His demonic son who was starting to look nervous and uncertain again and was picking at the splotch of goat blood (really goat—yes really goat blood!) on his shirt.

"Uh, I think I'm running out of time again. And I should really get this cleaned up. But, uh, thanks, dad. For talking." Another tiny smile tugged at his mouth. "You know, I kind of missed it."

Mark smiled back, still feeling as though he was choking on something, nodded, and just barely managed a fairly normal-sounding "no problem" before Dipper blipped out of existence. He waited a moment for the heavy feel of the air to dissipate before tugging his laptop closer and repeating his former searches, this time with a name to attach.

By the time he was done he didn't know what to think anymore.

On the one hand, no human sacrifices recorded anywhere, virgin or otherwise. No reported bloodlust. Actually a few fair deals.

On the other, Mark's illusions of having a pretty much still human despite being a demon son were handily cracked if not shattered. It was a little hard to reconcile 'human' with 'summon via this circle with proper Latin chant, at least five candles and appropriate sacrifice; word deal carefully and do not underestimate or presume safety, subject is a demon and can screw you over, see examples below."

But what did he really expect? Hadn't he given up all expectations of Dipper living a normal life by now?
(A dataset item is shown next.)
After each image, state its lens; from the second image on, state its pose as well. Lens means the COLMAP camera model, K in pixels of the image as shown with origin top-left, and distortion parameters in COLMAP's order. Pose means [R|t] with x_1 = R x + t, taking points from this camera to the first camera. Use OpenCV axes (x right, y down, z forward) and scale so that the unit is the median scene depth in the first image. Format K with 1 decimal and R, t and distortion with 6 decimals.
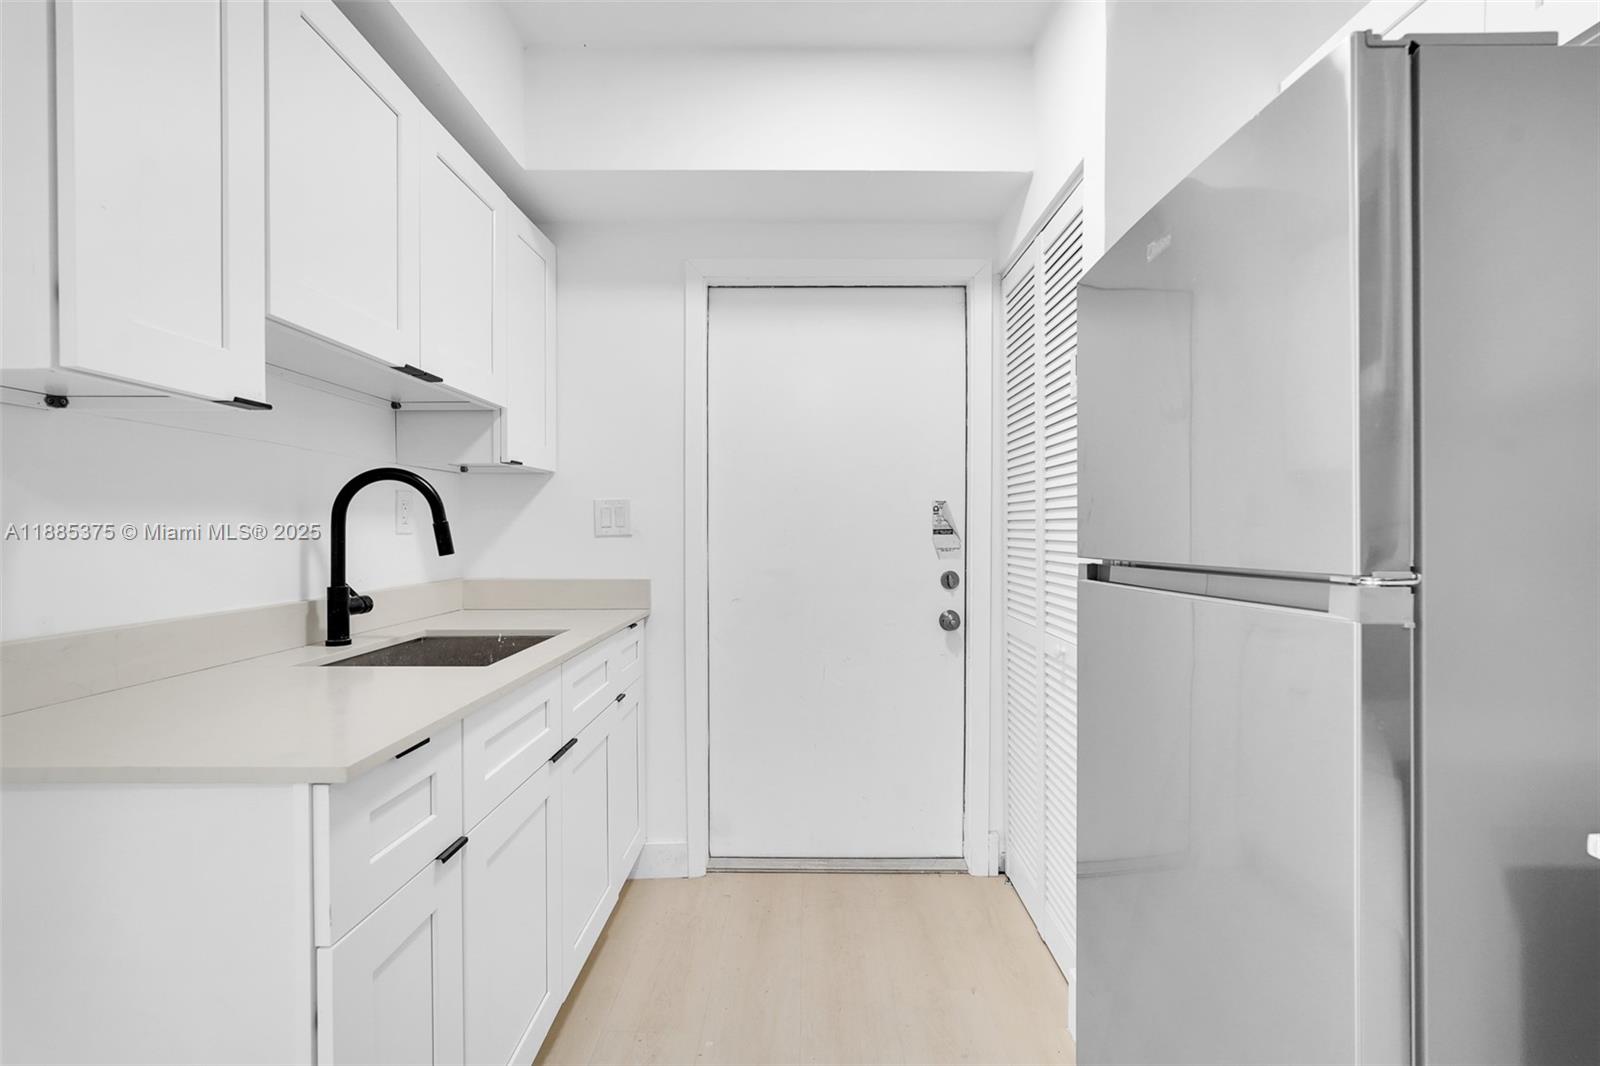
lens RADIAL K [[729.6, 0, 795.1], [0, 729.6, 534.7], [0, 0, 1]] dist [-0.015950, 0.000539]
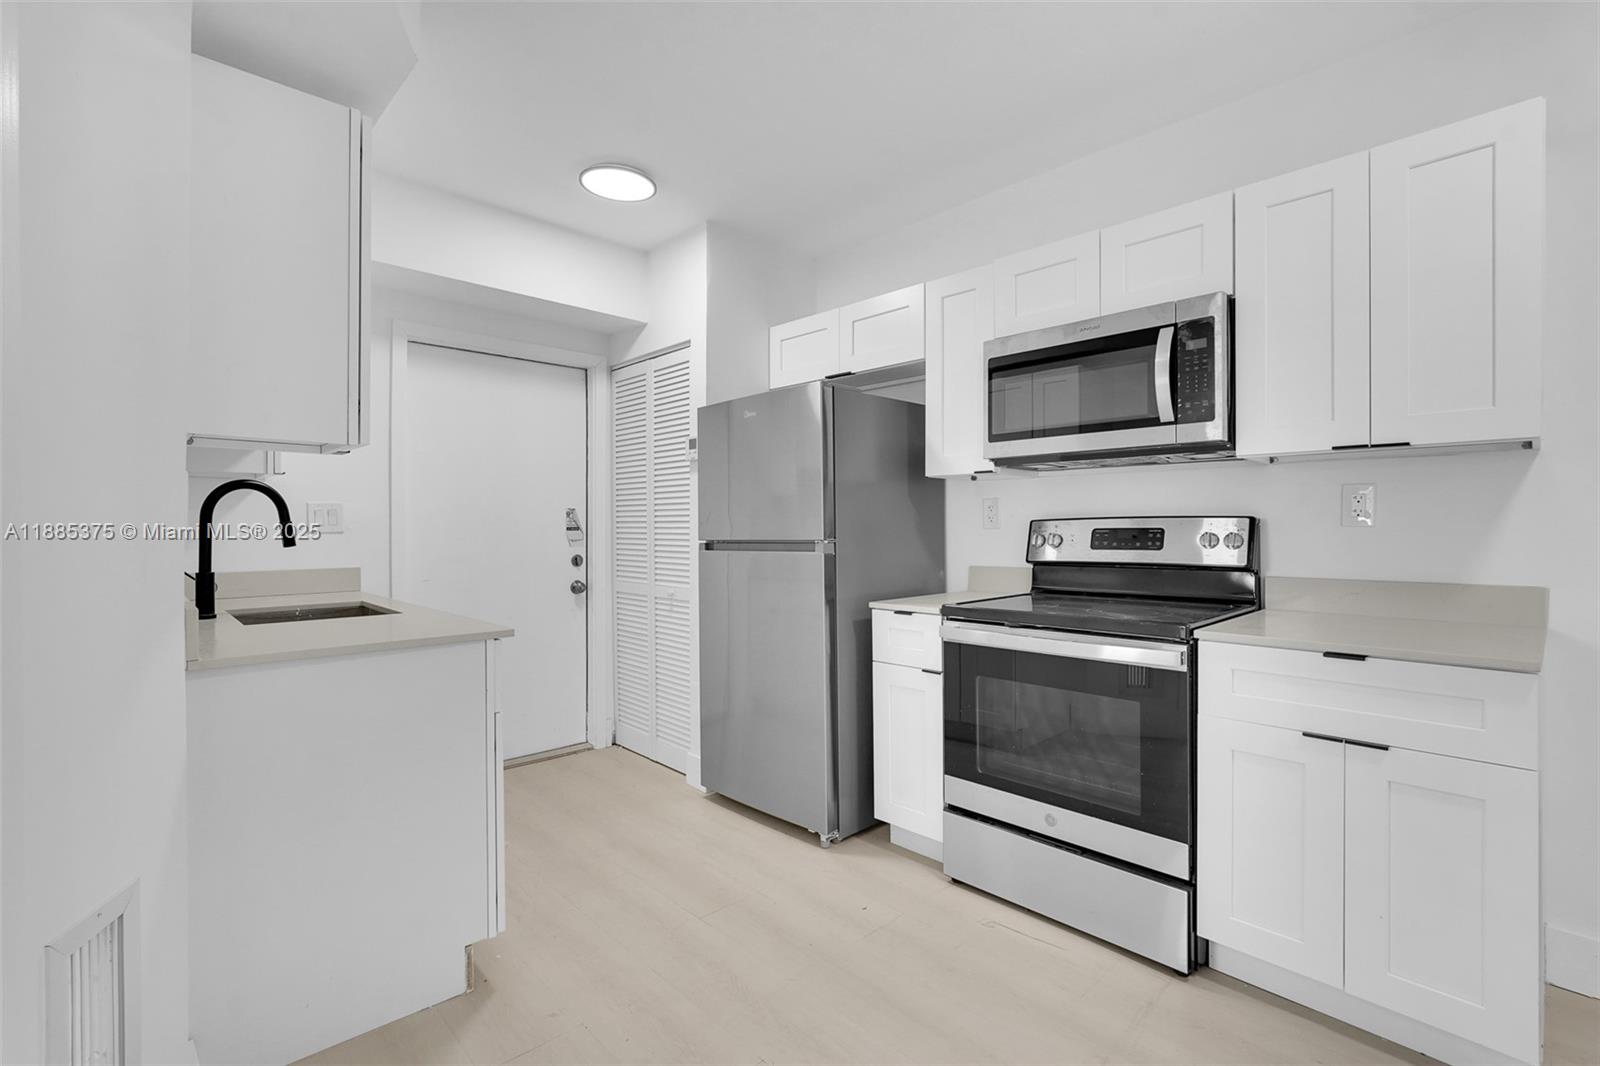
lens RADIAL K [[729.6, 0, 800.9], [0, 729.6, 529.7], [0, 0, 1]] dist [-0.015950, 0.000539]
pose [[0.712303, -0.003359, 0.701864, -0.536459], [0.009457, 0.999944, -0.004812, 0.009923], [-0.701809, 0.010065, 0.712294, -0.423424]]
Mark tried to imagine Dipper flipping burgers somewhere – a nice, normal teenage job – and had to bite his knuckles to keep from snorting uncontrollably. Yes, Dipper in his nice suit with an apron thrown over top, shuffling fries into cartons and tossing re-heated hamburgers onto buns. He'd take his payment in sacrificed foodstuff, just so he could be corporeal long enough to work. And goodness help them if he ever had to man the drive through speakers – no customer would be able to understand him between the static of the system and the subtle reverberation always present in his voice.

His laughter turned to a sob, a sniffle, and a couple of tears which he rubbed away.

What did he expect?

He couldn't do this. He wasn't right for this job. Dipper didn't need a computer geek to show him the way to adulthood. He didn't need someone from a mild middle class background, someone who knew of nothing but humanity, without any more supernatural understanding than what could be gleaned from google searches and the paltry experience brought by having to gnome-proof the trash cans.

Dipper needed a supernatural expert. A conman. Someone who had skirted on the edge of the law and stayed a step ahead the whole time, someone who understood thin lines and hard consequences and the tough reality of the dark side of humanity.

He heard the car pull up in the driveway, two doors slammed and the trunk popped open.

He had to talk to his wife, and then to his kids.

The twins didn't need Piedmont anymore. They didn't need their parents. They needed Gravity Falls and their Grunkle Stan.

Mark knew he loved them, and he knew Anna did as well.

He also knew that sometimes, love alone wasn't enough.